- Opening Delimiter -

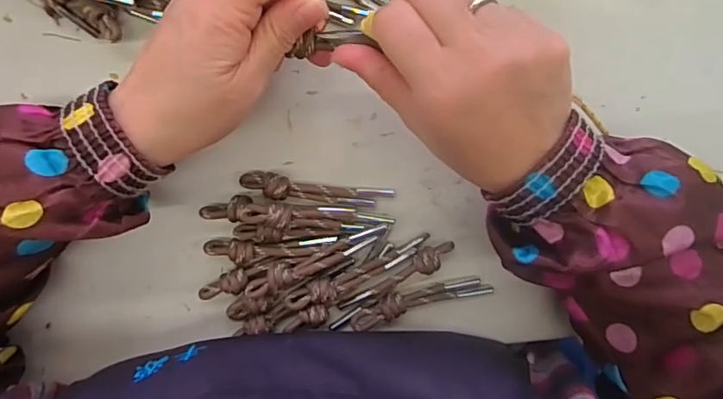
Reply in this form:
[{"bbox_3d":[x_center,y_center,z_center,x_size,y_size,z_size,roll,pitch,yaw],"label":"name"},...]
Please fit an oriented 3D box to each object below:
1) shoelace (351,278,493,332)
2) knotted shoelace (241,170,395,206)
[{"bbox_3d":[0.038,0.064,0.309,0.090,0.012,0.016,-14,99,0],"label":"shoelace"},{"bbox_3d":[-0.027,-0.005,0.301,0.092,0.015,0.015,7,98,-4],"label":"knotted shoelace"}]

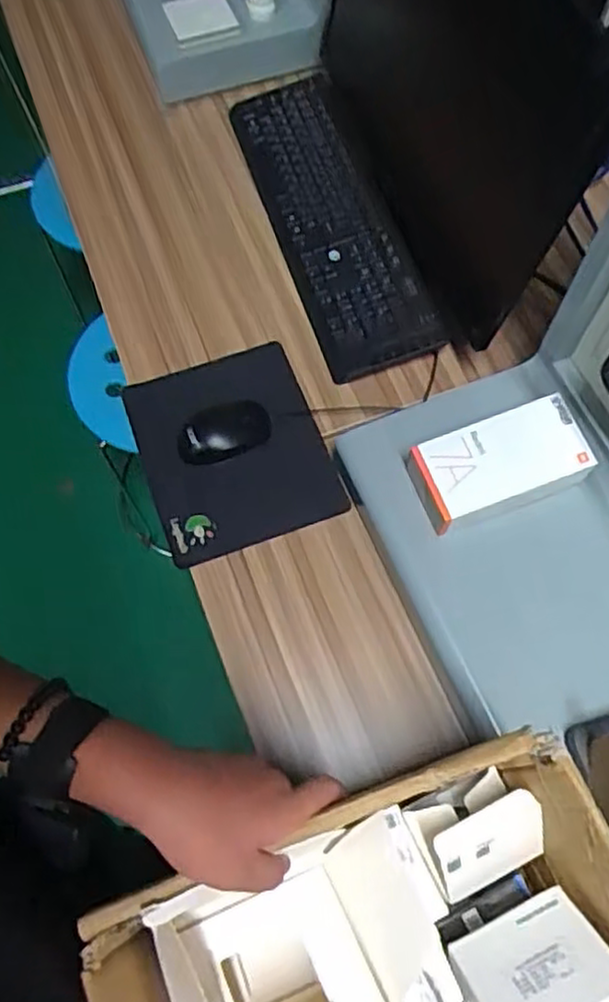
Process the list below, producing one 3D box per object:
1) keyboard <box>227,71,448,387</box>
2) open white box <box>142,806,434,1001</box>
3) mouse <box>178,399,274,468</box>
[{"bbox_3d":[0.026,-0.384,0.902,0.148,0.029,0.484,-17,68,-5],"label":"keyboard"},{"bbox_3d":[0.005,0.322,0.516,0.183,0.107,0.126,-17,68,-5],"label":"open white box"},{"bbox_3d":[-0.092,-0.084,0.797,0.108,0.043,0.068,-11,68,-3],"label":"mouse"}]

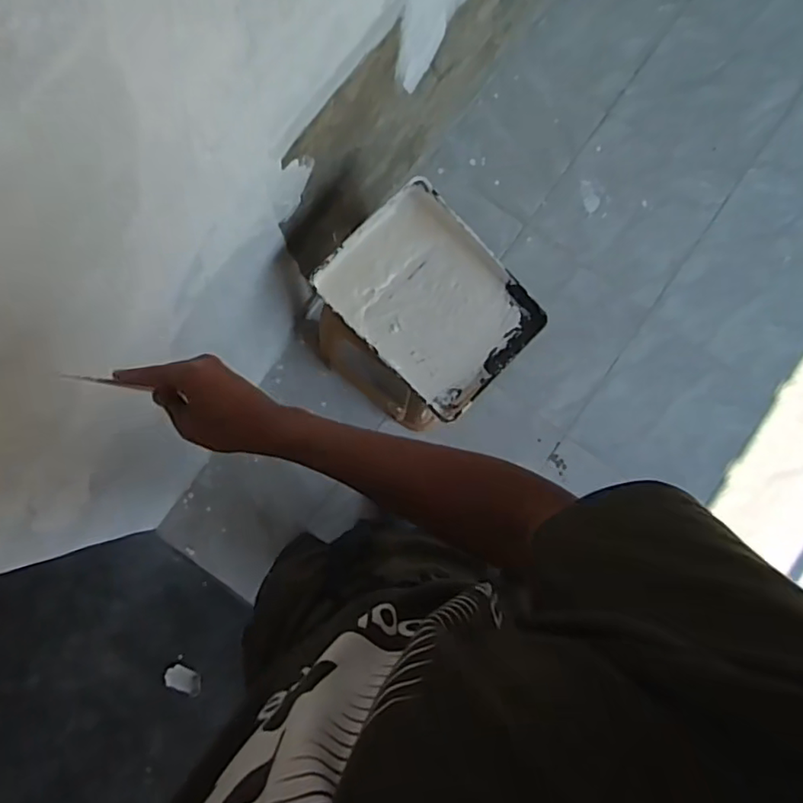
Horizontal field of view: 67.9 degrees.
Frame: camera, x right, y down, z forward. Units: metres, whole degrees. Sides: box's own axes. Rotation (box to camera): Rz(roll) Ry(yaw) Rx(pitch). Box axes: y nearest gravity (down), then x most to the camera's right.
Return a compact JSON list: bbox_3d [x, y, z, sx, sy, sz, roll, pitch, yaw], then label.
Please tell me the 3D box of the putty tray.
[{"bbox_3d":[0.057,-0.183,1.064,0.353,0.085,0.271,44,87,2],"label":"putty tray"}]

- Closing Delimiter -

Task prompt ▸
Copy every line above that includes the string "then".

Final answer ▸
Frame: camera, x right, y down, z forward. Units: metres, whole degrees. Sides: box's own axes. Rotation (box to camera): Rz(roll) Ry(yaw) Rx(pitch). Box axes: y nearest gravity (down), then x most to the camera's right.
Return a compact JSON list: bbox_3d [x, y, z, sx, sy, sz, roll, pitch, yaw], then label.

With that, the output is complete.